* [About this task] Set down, word for word, everything from "Appealing via her" down to "in The Star." in the article on Marina Mahathir's appeal for the stranded Rohingya migrants.

*** Passage Section Begins ***

Marina Mahathir appeals for temporary solution to help stranded Rohingya migrants
Sending boats laden with food, water and other essentials could be a short-term way to help the Rohingya migrants stranded on boats, said social activist Marina Mahathir.
Appealing via her Facebook page, Ms Marina, the daughter of former Malaysian prime minister Tun Dr Mahathir Mohamad, called for those with seaworthy boats to come forward.
"Can we get food, water and other essential items plus medical personnel and send them out to the boats to help these people for now?" she was quoted in The Star.
She added that anyone who wanted to help should come forward and contribute.
Ms Marina also said this was a temporary solution.
"The permanent solution needs to be dealt with at the government to government level.
"As chair of ASEAN, Malaysia needs to take the lead," she said.
It was previously reported that 1,158 Rohingyas and Bangladeshis were allegedly abandoned by a human trafficking syndicate off the shore of Langkawi.
Deputy Home Minister Dr Wan Junaidi Tuanku Jaafar said local authorities had turned away the boat they were on after providing the group with food and medicine.

*** Passage Section Ends ***
*** Dataset Section Begins ***

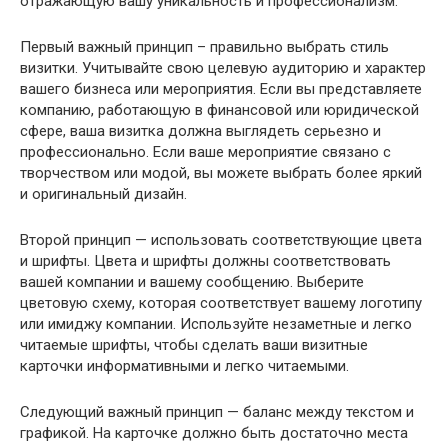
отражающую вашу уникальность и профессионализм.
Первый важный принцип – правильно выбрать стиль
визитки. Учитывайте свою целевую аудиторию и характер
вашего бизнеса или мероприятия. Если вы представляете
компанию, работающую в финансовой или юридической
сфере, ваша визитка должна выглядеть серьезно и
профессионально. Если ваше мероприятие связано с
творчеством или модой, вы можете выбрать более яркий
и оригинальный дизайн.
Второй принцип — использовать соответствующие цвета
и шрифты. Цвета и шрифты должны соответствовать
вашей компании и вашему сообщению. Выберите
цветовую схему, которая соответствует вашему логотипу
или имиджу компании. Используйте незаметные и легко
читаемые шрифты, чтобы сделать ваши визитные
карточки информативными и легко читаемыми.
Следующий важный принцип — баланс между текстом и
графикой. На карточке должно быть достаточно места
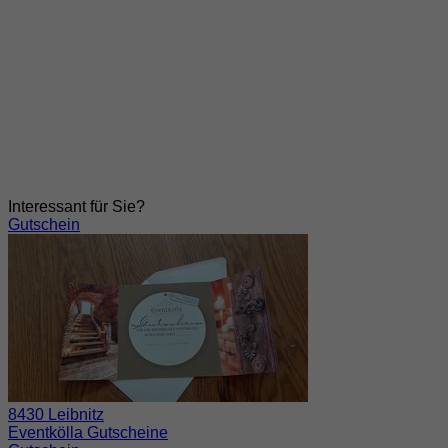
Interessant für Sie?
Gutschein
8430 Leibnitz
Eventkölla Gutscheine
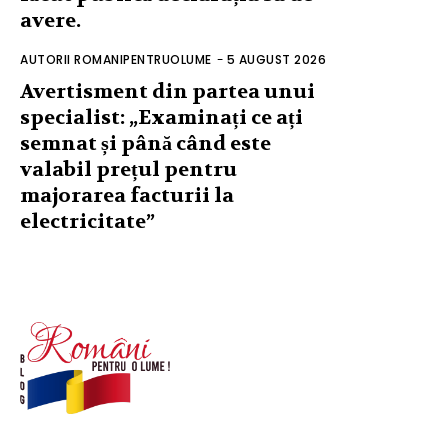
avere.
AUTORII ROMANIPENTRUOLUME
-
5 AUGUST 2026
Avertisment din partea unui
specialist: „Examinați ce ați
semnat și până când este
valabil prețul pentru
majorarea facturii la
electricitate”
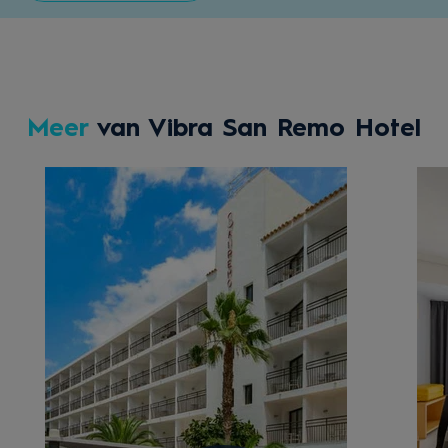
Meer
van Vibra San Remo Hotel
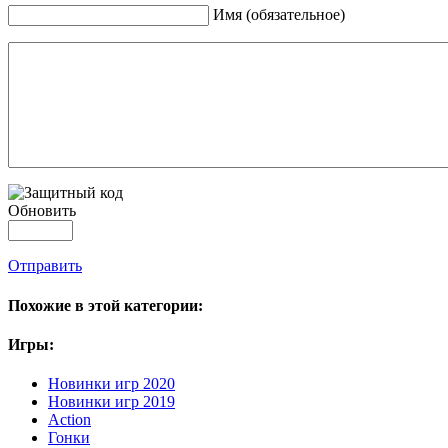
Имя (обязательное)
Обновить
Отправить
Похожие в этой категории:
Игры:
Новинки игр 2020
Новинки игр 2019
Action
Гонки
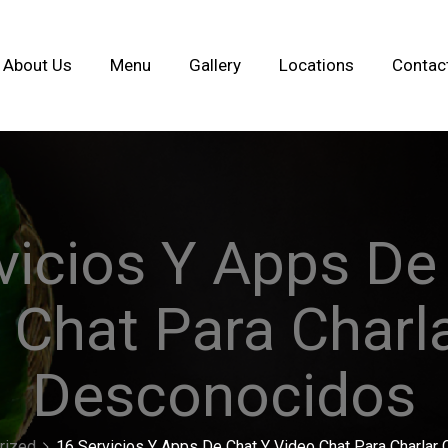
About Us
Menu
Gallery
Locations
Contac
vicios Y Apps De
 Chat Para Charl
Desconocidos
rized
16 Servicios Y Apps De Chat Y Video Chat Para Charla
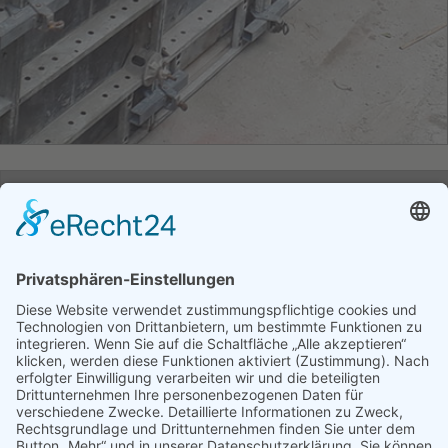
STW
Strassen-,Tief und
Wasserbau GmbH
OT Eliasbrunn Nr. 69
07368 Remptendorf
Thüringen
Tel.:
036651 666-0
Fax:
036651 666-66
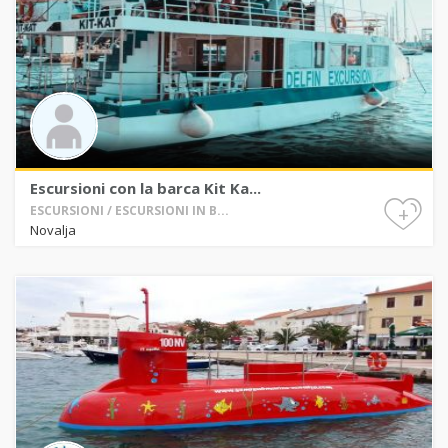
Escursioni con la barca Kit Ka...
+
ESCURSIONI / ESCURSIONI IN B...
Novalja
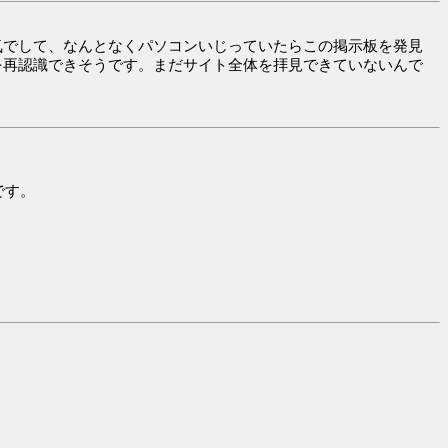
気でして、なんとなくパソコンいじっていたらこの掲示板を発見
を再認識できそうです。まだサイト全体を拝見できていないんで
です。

*** Dataset Section Ends ***
*** Dataset Section Begins ***

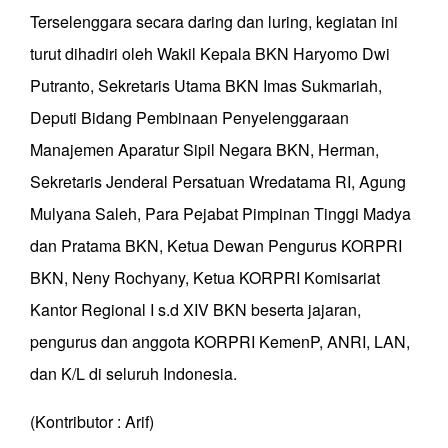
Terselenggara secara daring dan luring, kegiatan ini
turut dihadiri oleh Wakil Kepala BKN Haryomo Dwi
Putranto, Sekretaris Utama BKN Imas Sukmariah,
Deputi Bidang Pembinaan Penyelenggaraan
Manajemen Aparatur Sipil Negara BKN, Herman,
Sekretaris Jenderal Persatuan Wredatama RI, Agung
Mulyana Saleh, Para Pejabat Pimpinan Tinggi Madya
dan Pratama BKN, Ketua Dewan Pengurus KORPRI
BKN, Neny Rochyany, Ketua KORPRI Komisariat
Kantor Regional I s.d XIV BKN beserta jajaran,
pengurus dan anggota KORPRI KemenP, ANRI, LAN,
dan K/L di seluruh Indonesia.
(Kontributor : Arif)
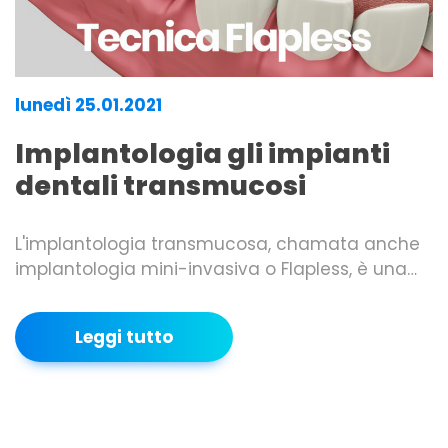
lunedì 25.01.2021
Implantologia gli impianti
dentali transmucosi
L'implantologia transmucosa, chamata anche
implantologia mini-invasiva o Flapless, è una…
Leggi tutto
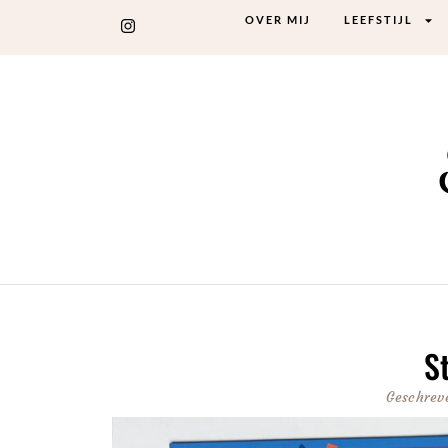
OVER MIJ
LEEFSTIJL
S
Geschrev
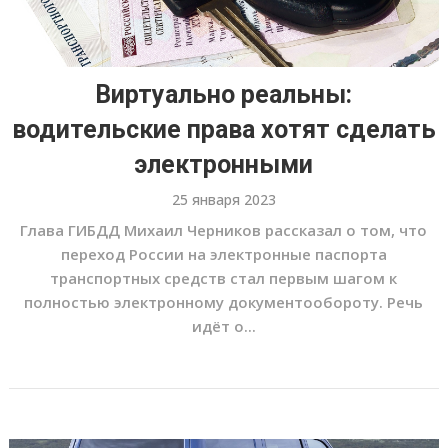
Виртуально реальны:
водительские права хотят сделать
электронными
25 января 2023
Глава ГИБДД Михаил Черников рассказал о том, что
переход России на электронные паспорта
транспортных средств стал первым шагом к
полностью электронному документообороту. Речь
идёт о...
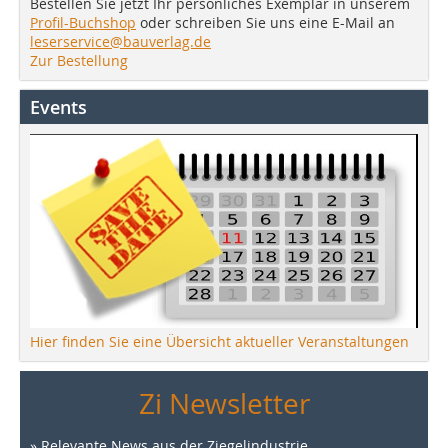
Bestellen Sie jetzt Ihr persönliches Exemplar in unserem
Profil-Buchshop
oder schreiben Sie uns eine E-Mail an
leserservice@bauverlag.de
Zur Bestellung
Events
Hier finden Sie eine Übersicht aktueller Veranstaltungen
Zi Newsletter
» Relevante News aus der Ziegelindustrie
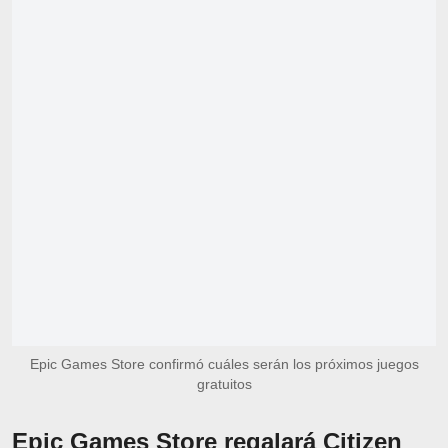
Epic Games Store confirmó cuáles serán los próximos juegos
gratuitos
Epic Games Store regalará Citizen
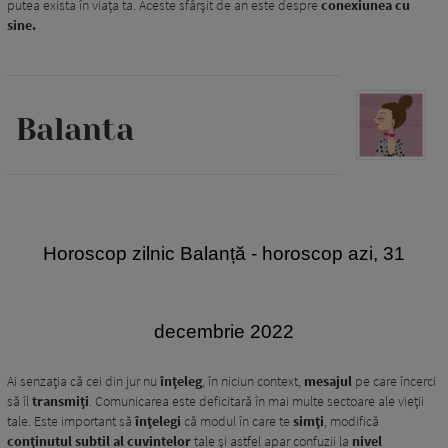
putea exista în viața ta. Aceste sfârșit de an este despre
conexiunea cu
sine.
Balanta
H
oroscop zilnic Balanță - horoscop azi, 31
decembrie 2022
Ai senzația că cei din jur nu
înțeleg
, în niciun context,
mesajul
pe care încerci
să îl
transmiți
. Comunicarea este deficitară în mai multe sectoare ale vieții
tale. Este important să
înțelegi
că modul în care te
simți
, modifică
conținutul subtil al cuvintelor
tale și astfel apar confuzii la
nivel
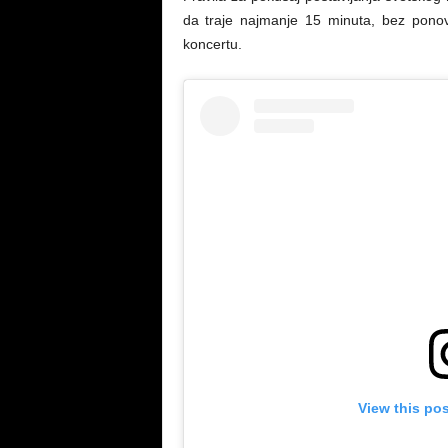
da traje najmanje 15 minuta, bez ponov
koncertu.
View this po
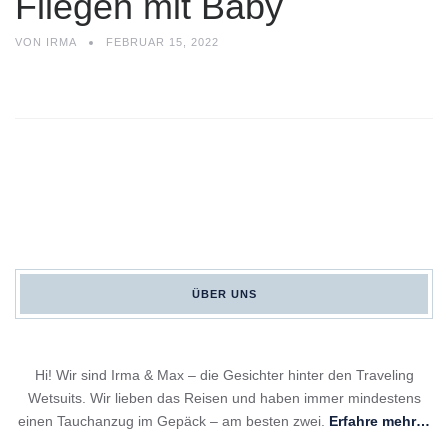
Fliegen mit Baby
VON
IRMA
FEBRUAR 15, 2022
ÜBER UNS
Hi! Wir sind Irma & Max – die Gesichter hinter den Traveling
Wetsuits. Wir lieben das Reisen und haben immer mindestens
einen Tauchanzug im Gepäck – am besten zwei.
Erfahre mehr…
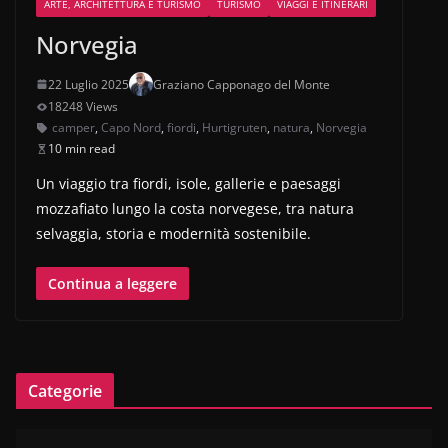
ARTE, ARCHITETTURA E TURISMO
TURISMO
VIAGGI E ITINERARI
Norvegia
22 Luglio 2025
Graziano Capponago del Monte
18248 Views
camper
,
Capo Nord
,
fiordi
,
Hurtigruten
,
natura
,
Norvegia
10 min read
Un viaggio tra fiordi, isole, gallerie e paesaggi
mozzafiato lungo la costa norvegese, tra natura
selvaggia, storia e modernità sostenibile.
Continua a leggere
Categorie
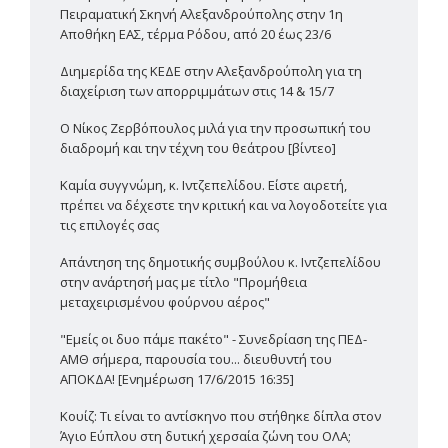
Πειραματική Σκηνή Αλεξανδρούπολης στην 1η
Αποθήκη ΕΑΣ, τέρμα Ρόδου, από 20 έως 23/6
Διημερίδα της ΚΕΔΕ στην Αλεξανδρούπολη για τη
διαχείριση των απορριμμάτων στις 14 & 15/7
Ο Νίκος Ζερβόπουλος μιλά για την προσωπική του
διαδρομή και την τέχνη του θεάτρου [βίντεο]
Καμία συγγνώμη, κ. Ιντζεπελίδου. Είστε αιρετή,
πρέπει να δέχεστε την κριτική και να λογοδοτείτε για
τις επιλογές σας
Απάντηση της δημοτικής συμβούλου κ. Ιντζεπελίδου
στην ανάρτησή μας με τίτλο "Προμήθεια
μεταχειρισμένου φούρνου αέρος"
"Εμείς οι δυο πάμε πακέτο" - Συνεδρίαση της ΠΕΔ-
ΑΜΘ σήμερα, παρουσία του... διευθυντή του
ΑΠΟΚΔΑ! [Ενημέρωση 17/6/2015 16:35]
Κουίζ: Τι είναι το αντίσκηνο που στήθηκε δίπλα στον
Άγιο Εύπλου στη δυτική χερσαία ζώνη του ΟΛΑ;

*** Dataset Section Ends ***
*** Dataset Section Begins ***

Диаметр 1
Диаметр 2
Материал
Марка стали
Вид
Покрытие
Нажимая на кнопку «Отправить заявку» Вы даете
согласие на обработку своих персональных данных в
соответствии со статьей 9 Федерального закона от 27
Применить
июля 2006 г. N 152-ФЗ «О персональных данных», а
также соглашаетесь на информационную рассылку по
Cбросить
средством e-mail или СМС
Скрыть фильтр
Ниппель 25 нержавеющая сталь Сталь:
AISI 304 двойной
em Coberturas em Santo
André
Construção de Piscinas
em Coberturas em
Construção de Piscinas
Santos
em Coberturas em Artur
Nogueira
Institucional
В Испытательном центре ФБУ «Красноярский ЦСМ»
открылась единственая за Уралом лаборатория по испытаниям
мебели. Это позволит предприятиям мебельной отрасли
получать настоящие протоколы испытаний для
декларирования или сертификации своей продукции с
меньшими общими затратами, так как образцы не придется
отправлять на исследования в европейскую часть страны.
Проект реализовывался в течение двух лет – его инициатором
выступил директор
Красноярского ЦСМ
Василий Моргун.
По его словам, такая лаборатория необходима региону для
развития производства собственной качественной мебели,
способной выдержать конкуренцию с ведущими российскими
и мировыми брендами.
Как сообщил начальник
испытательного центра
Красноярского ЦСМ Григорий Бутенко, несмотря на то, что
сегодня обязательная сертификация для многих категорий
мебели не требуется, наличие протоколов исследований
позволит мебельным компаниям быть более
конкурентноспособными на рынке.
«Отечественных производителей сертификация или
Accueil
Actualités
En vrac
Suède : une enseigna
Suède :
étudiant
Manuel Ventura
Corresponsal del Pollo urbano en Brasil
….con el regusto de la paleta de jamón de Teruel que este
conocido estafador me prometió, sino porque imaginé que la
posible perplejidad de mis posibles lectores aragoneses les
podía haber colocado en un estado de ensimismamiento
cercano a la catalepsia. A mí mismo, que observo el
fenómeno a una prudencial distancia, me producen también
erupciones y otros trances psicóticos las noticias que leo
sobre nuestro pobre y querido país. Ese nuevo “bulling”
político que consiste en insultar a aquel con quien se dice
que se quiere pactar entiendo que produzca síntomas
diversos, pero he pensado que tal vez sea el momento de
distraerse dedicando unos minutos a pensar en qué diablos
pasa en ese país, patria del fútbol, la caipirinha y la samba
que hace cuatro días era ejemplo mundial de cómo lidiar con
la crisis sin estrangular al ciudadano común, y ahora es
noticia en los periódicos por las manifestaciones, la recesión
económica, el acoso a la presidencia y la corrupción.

*** Dataset Section Ends ***

* [Answer to this task]
Appealing via her Facebook page, Ms Marina, the daughter of former Malaysian prime minister Tun Dr Mahathir Mohamad, called for those with seaworthy boats to come forward.
"Can we get food, water and other essential items plus medical personnel and send them out to the boats to help these people for now?" she was quoted in The Star.